Reiseanbieter TUI hofft auf Impfstoff
Der Chef des durch die Corona-Pandemie schwer angeschlagenen Reiseanbieters TUI, Friedrich Joussen, rechnet mit einer baldigen Normalisierung des Geschäfts durch einen Impfstoff. "Wenn die Impfung wirklich erfolgreich ist und ausreichend Dosen zur Verfügung stehen, wird vieles wieder zur Normalität zurückkehren: Kultur, Sport und auch das Reisen", sagte Joussen gegenüber dem Spiegel laut Vorabmeldung vom Freitag.
"Aber die Impfungen werden dauern", sagte der TUI-Chef. Deshalb sei es wichtig, dass bald Schnelltests in ausreichender Zahl zur Verfügung stünden.
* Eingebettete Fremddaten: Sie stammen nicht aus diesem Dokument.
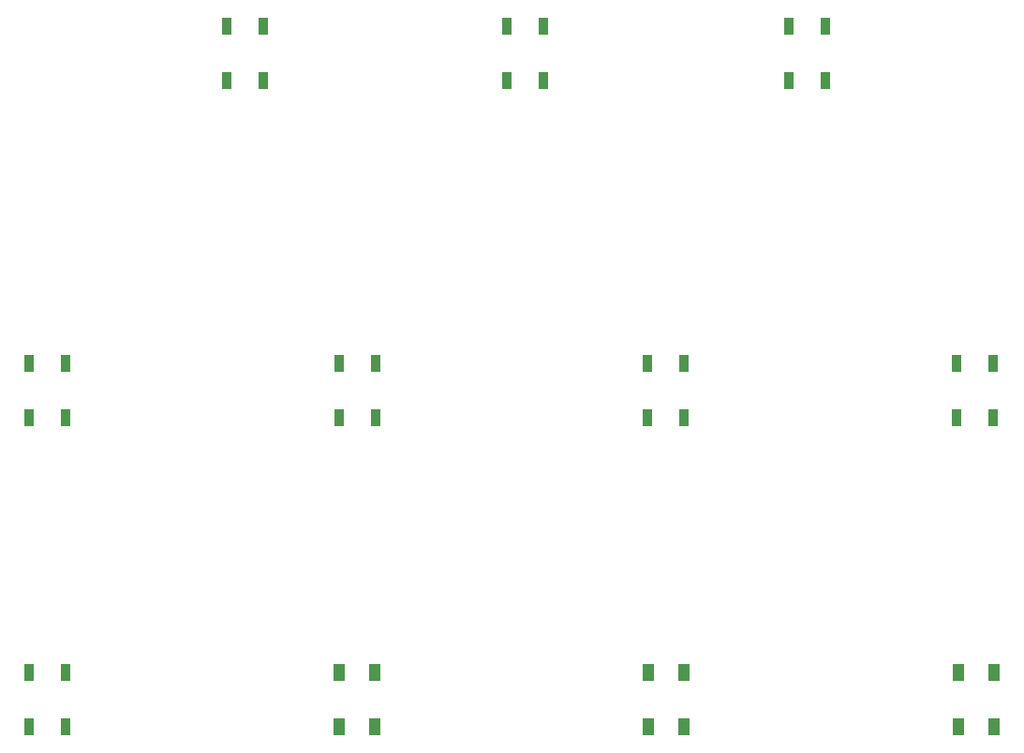
<source format=gbr>
%TF.GenerationSoftware,KiCad,Pcbnew,7.0.0-da2b9df05c~171~ubuntu22.04.1*%
%TF.CreationDate,2023-03-16T18:49:30-03:00*%
%TF.ProjectId,side_board,73696465-5f62-46f6-9172-642e6b696361,rev?*%
%TF.SameCoordinates,Original*%
%TF.FileFunction,Paste,Top*%
%TF.FilePolarity,Positive*%
%FSLAX46Y46*%
G04 Gerber Fmt 4.6, Leading zero omitted, Abs format (unit mm)*
G04 Created by KiCad (PCBNEW 7.0.0-da2b9df05c~171~ubuntu22.04.1) date 2023-03-16 18:49:30*
%MOMM*%
%LPD*%
G01*
G04 APERTURE LIST*
%ADD10R,1.000000X1.500000*%
%ADD11R,0.900000X1.500000*%
G04 APERTURE END LIST*
D10*
%TO.C,D22*%
X158509999Y-130719999D03*
X161709999Y-130719999D03*
X161709999Y-125819999D03*
X158509999Y-125819999D03*
%TD*%
%TO.C,D21*%
X130479999Y-130719999D03*
X133679999Y-130719999D03*
X133679999Y-125819999D03*
X130479999Y-125819999D03*
%TD*%
%TO.C,D20*%
X102539999Y-130719999D03*
X105739999Y-130719999D03*
X105739999Y-125819999D03*
X102539999Y-125819999D03*
%TD*%
D11*
%TO.C,D8*%
X74549999Y-130719999D03*
X77849999Y-130719999D03*
X77849999Y-125819999D03*
X74549999Y-125819999D03*
%TD*%
%TO.C,D7*%
X158369999Y-97879999D03*
X161669999Y-97879999D03*
X161669999Y-102779999D03*
X158369999Y-102779999D03*
%TD*%
%TO.C,D4*%
X74549999Y-97879999D03*
X77849999Y-97879999D03*
X77849999Y-102779999D03*
X74549999Y-102779999D03*
%TD*%
%TO.C,D3*%
X143219999Y-72299999D03*
X146519999Y-72299999D03*
X146519999Y-67399999D03*
X143219999Y-67399999D03*
%TD*%
%TO.C,D2*%
X117729999Y-72299999D03*
X121029999Y-72299999D03*
X121029999Y-67399999D03*
X117729999Y-67399999D03*
%TD*%
%TO.C,D6*%
X130429999Y-97879999D03*
X133729999Y-97879999D03*
X133729999Y-102779999D03*
X130429999Y-102779999D03*
%TD*%
%TO.C,D5*%
X102579999Y-97879999D03*
X105879999Y-97879999D03*
X105879999Y-102779999D03*
X102579999Y-102779999D03*
%TD*%
%TO.C,D1*%
X92419999Y-72299999D03*
X95719999Y-72299999D03*
X95719999Y-67399999D03*
X92419999Y-67399999D03*
%TD*%
M02*

</source>
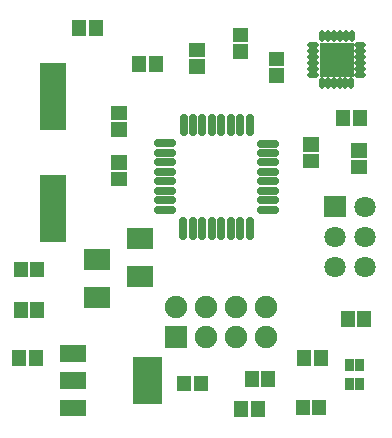
<source format=gts>
G04 Layer: TopSolderMaskLayer*
G04 EasyEDA v6.4.5, 2020-09-10T17:23:05--4:00*
G04 2e966794ef5b4dc9b60ed7227ec9bd29,ebf70693e8d24e819ce4a1bff5f43d4f,10*
G04 Gerber Generator version 0.2*
G04 Scale: 100 percent, Rotated: No, Reflected: No *
G04 Dimensions in millimeters *
G04 leading zeros omitted , absolute positions ,3 integer and 3 decimal *
%FSLAX33Y33*%
%MOMM*%
G90*
G71D02*

%ADD37C,0.653212*%
%ADD38C,0.483210*%
%ADD44C,1.903197*%
%ADD46C,1.803197*%

%LPD*%
G54D37*
G01X14986Y26317D02*
G01X14986Y25117D01*
G01X15787Y26317D02*
G01X15787Y25117D01*
G01X16587Y26317D02*
G01X16587Y25117D01*
G01X17387Y26317D02*
G01X17387Y25117D01*
G01X18184Y26317D02*
G01X18184Y25117D01*
G01X18984Y26317D02*
G01X18984Y25117D01*
G01X19785Y26317D02*
G01X19785Y25117D01*
G01X20585Y26317D02*
G01X20585Y25117D01*
G01X21549Y24142D02*
G01X22749Y24142D01*
G01X21549Y23342D02*
G01X22749Y23342D01*
G01X21549Y22542D02*
G01X22749Y22542D01*
G01X21549Y21742D02*
G01X22749Y21742D01*
G01X21549Y20944D02*
G01X22749Y20944D01*
G01X21549Y20144D02*
G01X22749Y20144D01*
G01X21549Y19344D02*
G01X22749Y19344D01*
G01X21549Y18544D02*
G01X22749Y18544D01*
G01X20574Y17554D02*
G01X20574Y16354D01*
G01X19774Y17554D02*
G01X19774Y16354D01*
G01X18974Y17554D02*
G01X18974Y16354D01*
G01X18174Y17554D02*
G01X18174Y16354D01*
G01X17377Y17554D02*
G01X17377Y16354D01*
G01X16577Y17554D02*
G01X16577Y16354D01*
G01X15776Y17554D02*
G01X15776Y16354D01*
G01X14976Y17554D02*
G01X14976Y16354D01*
G01X12812Y18554D02*
G01X14012Y18554D01*
G01X12812Y19354D02*
G01X14012Y19354D01*
G01X12812Y20154D02*
G01X14012Y20154D01*
G01X12812Y20955D02*
G01X14012Y20955D01*
G01X12812Y21752D02*
G01X14012Y21752D01*
G01X12812Y22552D02*
G01X14012Y22552D01*
G01X12812Y23352D02*
G01X14012Y23352D01*
G01X12812Y24152D02*
G01X14012Y24152D01*
G54D38*
G01X25681Y32473D02*
G01X26200Y32473D01*
G01X25681Y31973D02*
G01X26200Y31973D01*
G01X25681Y31473D02*
G01X26200Y31473D01*
G01X25681Y30975D02*
G01X26200Y30975D01*
G01X25681Y30474D02*
G01X26200Y30474D01*
G01X25681Y29974D02*
G01X26200Y29974D01*
G01X26696Y29501D02*
G01X26696Y28982D01*
G01X27196Y29501D02*
G01X27196Y28982D01*
G01X27697Y29501D02*
G01X27697Y28982D01*
G01X28194Y29501D02*
G01X28194Y28982D01*
G01X28695Y29501D02*
G01X28695Y28982D01*
G01X29195Y29501D02*
G01X29195Y28982D01*
G01X29680Y29984D02*
G01X30200Y29984D01*
G01X29680Y30485D02*
G01X30200Y30485D01*
G01X29680Y30985D02*
G01X30200Y30985D01*
G01X29680Y31483D02*
G01X30200Y31483D01*
G01X29680Y31983D02*
G01X30200Y31983D01*
G01X29680Y32484D02*
G01X30200Y32484D01*
G01X29210Y33501D02*
G01X29210Y32982D01*
G01X28710Y33501D02*
G01X28710Y32982D01*
G01X28210Y33501D02*
G01X28210Y32982D01*
G01X27712Y33501D02*
G01X27712Y32982D01*
G01X27212Y33501D02*
G01X27212Y32982D01*
G01X26711Y33501D02*
G01X26711Y32982D01*
G36*
G01X2835Y15765D02*
G01X2835Y21470D01*
G01X5040Y21470D01*
G01X5040Y15765D01*
G01X2835Y15765D01*
G37*
G36*
G01X2835Y25265D02*
G01X2835Y30970D01*
G01X5040Y30970D01*
G01X5040Y25265D01*
G01X2835Y25265D01*
G37*
G36*
G01X8873Y24734D02*
G01X8873Y25935D01*
G01X10178Y25935D01*
G01X10178Y24734D01*
G01X8873Y24734D01*
G37*
G36*
G01X8873Y26134D02*
G01X8873Y27335D01*
G01X10178Y27335D01*
G01X10178Y26134D01*
G01X8873Y26134D01*
G37*
G36*
G01X8873Y20543D02*
G01X8873Y21744D01*
G01X10178Y21744D01*
G01X10178Y20543D01*
G01X8873Y20543D01*
G37*
G36*
G01X8873Y21943D02*
G01X8873Y23144D01*
G01X10178Y23144D01*
G01X10178Y21943D01*
G01X8873Y21943D01*
G37*
G36*
G01X605Y12809D02*
G01X605Y14114D01*
G01X1806Y14114D01*
G01X1806Y12809D01*
G01X605Y12809D01*
G37*
G36*
G01X2005Y12809D02*
G01X2005Y14114D01*
G01X3206Y14114D01*
G01X3206Y12809D01*
G01X2005Y12809D01*
G37*
G36*
G01X605Y9380D02*
G01X605Y10685D01*
G01X1806Y10685D01*
G01X1806Y9380D01*
G01X605Y9380D01*
G37*
G36*
G01X2005Y9380D02*
G01X2005Y10685D01*
G01X3206Y10685D01*
G01X3206Y9380D01*
G01X2005Y9380D01*
G37*
G36*
G01X478Y5316D02*
G01X478Y6621D01*
G01X1679Y6621D01*
G01X1679Y5316D01*
G01X478Y5316D01*
G37*
G36*
G01X1878Y5316D02*
G01X1878Y6621D01*
G01X3079Y6621D01*
G01X3079Y5316D01*
G01X1878Y5316D01*
G37*
G36*
G01X12038Y30208D02*
G01X12038Y31513D01*
G01X13239Y31513D01*
G01X13239Y30208D01*
G01X12038Y30208D01*
G37*
G36*
G01X10638Y30208D02*
G01X10638Y31513D01*
G01X11839Y31513D01*
G01X11839Y30208D01*
G01X10638Y30208D01*
G37*
G36*
G01X26498Y29786D02*
G01X26498Y32672D01*
G01X29383Y32672D01*
G01X29383Y29786D01*
G01X26498Y29786D01*
G37*
G36*
G01X13399Y6794D02*
G01X13399Y8699D01*
G01X15304Y8699D01*
G01X15304Y6794D01*
G01X13399Y6794D01*
G37*
G54D44*
G01X14351Y10287D03*
G01X16891Y7747D03*
G01X16891Y10287D03*
G01X19431Y7747D03*
G01X19431Y10287D03*
G01X21971Y7747D03*
G01X21971Y10287D03*
G36*
G01X15848Y3157D02*
G01X15848Y4462D01*
G01X17049Y4462D01*
G01X17049Y3157D01*
G01X15848Y3157D01*
G37*
G36*
G01X14448Y3157D02*
G01X14448Y4462D01*
G01X15649Y4462D01*
G01X15649Y3157D01*
G01X14448Y3157D01*
G37*
G36*
G01X22208Y30706D02*
G01X22208Y31907D01*
G01X23513Y31907D01*
G01X23513Y30706D01*
G01X22208Y30706D01*
G37*
G36*
G01X22208Y29306D02*
G01X22208Y30507D01*
G01X23513Y30507D01*
G01X23513Y29306D01*
G01X22208Y29306D01*
G37*
G36*
G01X27910Y25636D02*
G01X27910Y26941D01*
G01X29111Y26941D01*
G01X29111Y25636D01*
G01X27910Y25636D01*
G37*
G36*
G01X29310Y25636D02*
G01X29310Y26941D01*
G01X30511Y26941D01*
G01X30511Y25636D01*
G01X29310Y25636D01*
G37*
G36*
G01X25129Y22067D02*
G01X25129Y23268D01*
G01X26434Y23268D01*
G01X26434Y22067D01*
G01X25129Y22067D01*
G37*
G36*
G01X25129Y23467D02*
G01X25129Y24668D01*
G01X26434Y24668D01*
G01X26434Y23467D01*
G01X25129Y23467D01*
G37*
G36*
G01X29691Y8618D02*
G01X29691Y9923D01*
G01X30892Y9923D01*
G01X30892Y8618D01*
G01X29691Y8618D01*
G37*
G36*
G01X28291Y8618D02*
G01X28291Y9923D01*
G01X29492Y9923D01*
G01X29492Y8618D01*
G01X28291Y8618D01*
G37*
G36*
G01X15477Y30068D02*
G01X15477Y31269D01*
G01X16782Y31269D01*
G01X16782Y30068D01*
G01X15477Y30068D01*
G37*
G36*
G01X15477Y31468D02*
G01X15477Y32669D01*
G01X16782Y32669D01*
G01X16782Y31468D01*
G01X15477Y31468D01*
G37*
G36*
G01X29538Y4869D02*
G01X29538Y5872D01*
G01X30293Y5872D01*
G01X30293Y4869D01*
G01X29538Y4869D01*
G37*
G36*
G01X28639Y4869D02*
G01X28639Y5872D01*
G01X29391Y5872D01*
G01X29391Y4869D01*
G01X28639Y4869D01*
G37*
G36*
G01X28639Y3271D02*
G01X28639Y4274D01*
G01X29391Y4274D01*
G01X29391Y3271D01*
G01X28639Y3271D01*
G37*
G36*
G01X29538Y3271D02*
G01X29538Y4274D01*
G01X30293Y4274D01*
G01X30293Y3271D01*
G01X29538Y3271D01*
G37*
G36*
G01X24608Y5316D02*
G01X24608Y6621D01*
G01X25809Y6621D01*
G01X25809Y5316D01*
G01X24608Y5316D01*
G37*
G36*
G01X26008Y5316D02*
G01X26008Y6621D01*
G01X27209Y6621D01*
G01X27209Y5316D01*
G01X26008Y5316D01*
G37*
G36*
G01X20163Y3538D02*
G01X20163Y4843D01*
G01X21364Y4843D01*
G01X21364Y3538D01*
G01X20163Y3538D01*
G37*
G36*
G01X21563Y3538D02*
G01X21563Y4843D01*
G01X22764Y4843D01*
G01X22764Y3538D01*
G01X21563Y3538D01*
G37*
G36*
G01X24481Y1125D02*
G01X24481Y2430D01*
G01X25682Y2430D01*
G01X25682Y1125D01*
G01X24481Y1125D01*
G37*
G36*
G01X25881Y1125D02*
G01X25881Y2430D01*
G01X27082Y2430D01*
G01X27082Y1125D01*
G01X25881Y1125D01*
G37*
G54D46*
G01X30353Y13716D03*
G01X27813Y13716D03*
G01X30353Y16256D03*
G01X27813Y16256D03*
G01X30353Y18796D03*
G36*
G01X26912Y17894D02*
G01X26912Y19697D01*
G01X28715Y19697D01*
G01X28715Y17894D01*
G01X26912Y17894D01*
G37*
G36*
G01X19160Y31338D02*
G01X19160Y32539D01*
G01X20465Y32539D01*
G01X20465Y31338D01*
G01X19160Y31338D01*
G37*
G36*
G01X19160Y32738D02*
G01X19160Y33939D01*
G01X20465Y33939D01*
G01X20465Y32738D01*
G01X19160Y32738D01*
G37*
G36*
G01X20674Y998D02*
G01X20674Y2303D01*
G01X21875Y2303D01*
G01X21875Y998D01*
G01X20674Y998D01*
G37*
G36*
G01X19274Y998D02*
G01X19274Y2303D01*
G01X20475Y2303D01*
G01X20475Y998D01*
G01X19274Y998D01*
G37*
G36*
G01X10686Y2062D02*
G01X10686Y6065D01*
G01X13191Y6065D01*
G01X13191Y2062D01*
G01X10686Y2062D01*
G37*
G36*
G01X4486Y3362D02*
G01X4486Y4765D01*
G01X6691Y4765D01*
G01X6691Y3362D01*
G01X4486Y3362D01*
G37*
G36*
G01X4486Y1061D02*
G01X4486Y2466D01*
G01X6691Y2466D01*
G01X6691Y1061D01*
G01X4486Y1061D01*
G37*
G36*
G01X4486Y5661D02*
G01X4486Y7066D01*
G01X6691Y7066D01*
G01X6691Y5661D01*
G01X4486Y5661D01*
G37*
G36*
G01X29193Y22959D02*
G01X29193Y24160D01*
G01X30498Y24160D01*
G01X30498Y22959D01*
G01X29193Y22959D01*
G37*
G36*
G01X29193Y21559D02*
G01X29193Y22760D01*
G01X30498Y22760D01*
G01X30498Y21559D01*
G01X29193Y21559D01*
G37*
G36*
G01X10201Y15176D02*
G01X10201Y16979D01*
G01X12406Y16979D01*
G01X12406Y15176D01*
G01X10201Y15176D01*
G37*
G36*
G01X10201Y11976D02*
G01X10201Y13779D01*
G01X12406Y13779D01*
G01X12406Y11976D01*
G01X10201Y11976D01*
G37*
G36*
G01X6958Y33256D02*
G01X6958Y34561D01*
G01X8159Y34561D01*
G01X8159Y33256D01*
G01X6958Y33256D01*
G37*
G36*
G01X5558Y33256D02*
G01X5558Y34561D01*
G01X6759Y34561D01*
G01X6759Y33256D01*
G01X5558Y33256D01*
G37*
G36*
G01X6518Y10198D02*
G01X6518Y12001D01*
G01X8723Y12001D01*
G01X8723Y10198D01*
G01X6518Y10198D01*
G37*
G36*
G01X6518Y13398D02*
G01X6518Y15201D01*
G01X8723Y15201D01*
G01X8723Y13398D01*
G01X6518Y13398D01*
G37*
M00*
M02*

</source>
2021 werde für TUI ein Übergangsjahr sein, für 2022 gehe das Unternehmen von einer Nachfrage auf Vorkrisenniveau aus, führte Joussen aus. Bis dahin schließt er weitere Staatshilfen für den von der Corona-Krise schwer getroffenen Touristikkonzern nicht aus. "Im Moment können und dürfen wir keine Option ausschließen, auch nicht, dass wir zusätzliche Kredite benötigen. Genauso wenig können wir ausschließen, dass wir zu einem geeigneten Zeitpunkt neues Eigenkapital aufnehmen oder Teile des Unternehmens veräußern."
Rekordwachstum im Sommer
Die deutsche Wirtschaft hatte sich im Sommerquartal insgesamt mit einem Rekordwachstum von 8,2 Prozent aus der Corona-Rezession befreit, nachdem sie im Frühjahr mit 9,8 Prozent so stark eingebrochen war wie noch nie. Für das laufende Schlussquartal rechnen einige Experten damit, dass das Bruttoinlandsprodukt erneut sinken könnte - wenn auch nur leicht. Im November müssen beispielsweise Restaurants sowie Kinos und Theater geschlossen bleiben. Unklar ist, ob die Beschränkungen der sozialen Kontakte verlängert werden. Bundeskanzlerin Angela Merkel berät am Montag mit den Ministerpräsidenten über das weitere Vorgehen.
Die Neuinfektionen mit dem Coronavirus in Deutschland haben zuletzt ein Rekordhoch erreicht. Das Robert-Koch-Institut (RKI) meldete am Freitag 23.542 nachgewiesene Ansteckungen binnen 24 Stunden.